Fitness Unveils “Fitbit Surge” Smartwatch, Has No Plans to Integrate HealthKit


Fitbit has today announced a new line-up of activity-tracking devices i.e the Fitbit Charge and Fitbit Charge HR wristbands and the Fitbit Surge smartwatch (via Re/Code). However, the company appears to be keeping distance from Apple following the later’s plans to remove Fitbit products from its physical retail stores earlier this month, meaning it won’t be integrating its products with Apple’s HealthKit anytime soon, CNET is reporting.

“For the past few years, we’ve been the leader in developing direct partnerships through our open API,” the company said, adding that HealthKit is “really interesting to us.” However, Fitbit is still not on board, citing HealthKit’s lack of compatibility with Google’s Android mobile operating system as its reason, something that Apple is unlikely to change.

The Fitbit Charge and Fitbit Charge HR wristbands, at $130 and $150 respectively, are being referred to as “Force reinvented” with an improved design. They both measure steps, distance traveled, calories burned and floors climbed. The HR version also packs heart rate sensors which Fitbit terms as “PurePulse”. Both devices feature OLED display, are water-resistant and Fitbit is claiming they lasts up to seven days on a charge (five days for HR model).

Fitbit smartwatch

The third and the more expensive wearable is the $250 Fitbit Surge smartwatch. It sports a backlit LCD touchscreen display and eight different sensors i.e A tri-axis accelerometer, gyroscope, compass, ambient light sensor, GPS and heart rate.
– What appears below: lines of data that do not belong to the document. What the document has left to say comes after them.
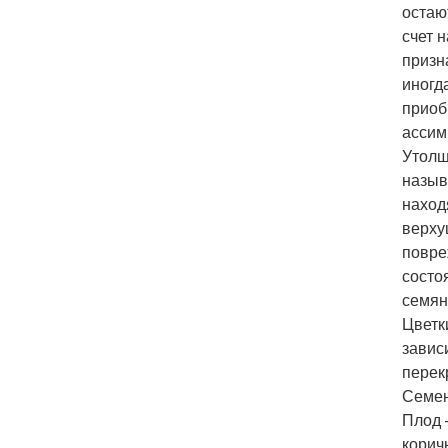
остаю
счет 
призн
иногд
приоб
ассим
Утолщ
назыв
наход
верху
повре
состо
семян
Цветк
завис
перек
Семен
Плод 
корич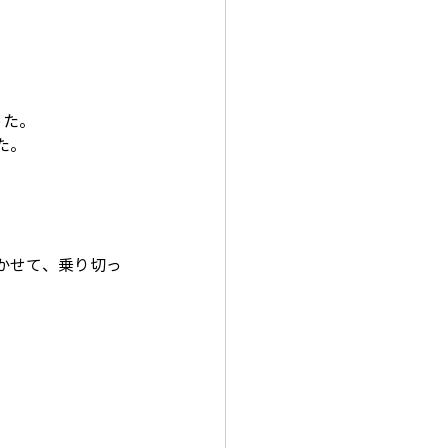
った。
た。
かせて、乗り切っ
The Surge can also cycle through the typical “smart” watch notifications like text alerts and incoming calls, provided a smartphone is in range. Expected battery life is around seven days. Fitbit’s mobile app, which works on iOS, Android and Windows, will also be updated to include heart-rate measurements from these new wearables.

The Fitbit Charge is currently available for purchase, while the Fitbit Charge HR and Fitbit Surge won’t be available until early 2015.